Monday, October 10, 2011

The Day the Music Died or The Music Nazis Are after You.

 Do you play the radio, some CD’s, or maybe the MP3 player in your tasting room? Do you have an event with a band? Beware, the music Nazis are out to get you.
Who are the music Nazis? They are the people that collect royalties for artists and composers for copyrighted work. They are called BMI (Broadcast Music Inc.), ASCAP (American Society of Composers, Artists and Producers) and SESAC (which stand for nothing).
BMI and ASCAP are big. They control most of the music you listen to. SESAC controls R&B and gospel music – probably something you don’t play often in your tasting room, but play one song and you owe!
I’m not opposed to paying artists for their work. They deserve it. But, general licensing fees are shared among the top 200 radio plays – not the artists you are playing. So you might play the Eagles and the money goes to Lady Gaga. It is not a fair system. Radio stations keep logs and the money goes to the actual artist.
Most of you are saying you can just ignore them. Wrong! Not only do they have the power of the law (thank you Congress) on their side, they have spies and lots of attorneys. You are guaranteed to lose if you fight the Music Mafia. They make Al Capone look like a bicycle thief.
How much does the Music Mafia want from you to play the radio? It is unclear because individual deals can be negotiated, but about $2500 per year. The price of their product far exceeds the value.
How do I know all this? Last year we started to get letters from SESAC telling us we had to buy their license. We ignored it because all the CDs we were playing were ASCAP and BMI. Then BMI found out that we had live music Saturday afternoon and they wanted their cut.

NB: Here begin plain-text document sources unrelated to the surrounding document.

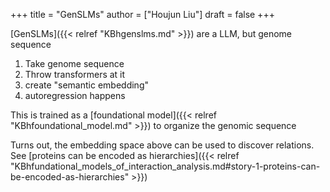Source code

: +++
title = "GenSLMs"
author = ["Houjun Liu"]
draft = false
+++

[GenSLMs]({{< relref "KBhgenslms.md" >}}) are a LLM, but genome sequence

1.  Take genome sequence
2.  Throw transformers at it
3.  create "semantic embedding"
4.  autoregression happens

This is trained as a [foundational model]({{< relref "KBhfoundational_model.md" >}}) to organize the genomic sequence

Turns out, the embedding space above can be used to discover relations. See [proteins can be encoded as hierarchies]({{< relref "KBhfundational_models_of_interaction_analysis.md#story-1-proteins-can-be-encoded-as-hierarchies" >}})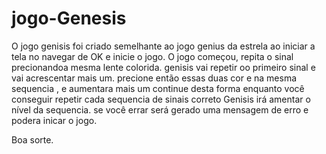 # jogo-Genesis
O jogo genisis foi criado  semelhante ao jogo genius da estrela
ao iniciar a tela no navegar de OK e inicie o jogo.
O jogo começou, repita o sinal precionandoa mesma lente colorida.
genisis vai repetir oo primeiro sinal e vai acrescentar mais um.
precione então essas duas cor  e na mesma sequencia , e aumentara mais um
continue desta forma enquanto você conseguir repetir cada sequencia de sinais correto
Genisis irá amentar o nível da sequencia. se você errar será gerado uma mensagem de erro
e podera inicar o jogo.

Boa sorte.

Well, our live music was a Russian composer and artist who played his own copyrighted music, so we didn’t owe them a dime but they continued to get quite nasty. His music is registered with BMI and he finally called them and told them to back off. He can play his own music and sell CDs at our winery if he wishes. BMI backed off. SESAC continues to send letters.
Frankly I don’t like music in the tasting room, but the ladies do so we had to find a solution. Buying three overpriced licenses was out of the question.
One option is Muzac, the people who invented elevator music for the brain-dead. Muzak takes care of all licensing hassles with your contract. Muzak’s website wasn’t really helpful in figuring out a cost and we really didn’t want to treat our customers as brain-dead wine-drinking zombies anyway.
Our solution was quite simple; SiriusXM Radio for business. All licensing is taken care of by SirusXM, so you can tell the music Nazis to chuck off. They offer a large selection of stations to suit your winery ambience including 30 talk-free commercial free Channels just for businesses. Once you buy the internet radio, the cost is $35 per month with no contract.
And people wonder why I am grumpy!

1 comment:

  1. I found your artical interesting and timely. I along with many wineries in Iowa have been threatened by the same mafia. The trouble that I see is they don't have a license for our industry. We are value added ag producers, whose focus is to sell our products. While part of our marketing does involve music events, typically there is no charge. Space is provided for people to buy our wine inside and go to a seperate area to enjoy local bands. We are not a bar or resturant whose income is based on food, beer, liquor and wine sales. We are much closer to a grocery store for the retail end or even a manufacturer for the wine. Most wineries do not have a designated space for consuming food and wine. If they did and offered wait staff, maybe they are a resturant/bar. I think it would be great to get some more conversations going with this issue, maybe get the associations involved. By the way I am going to purse the XM Radio license too.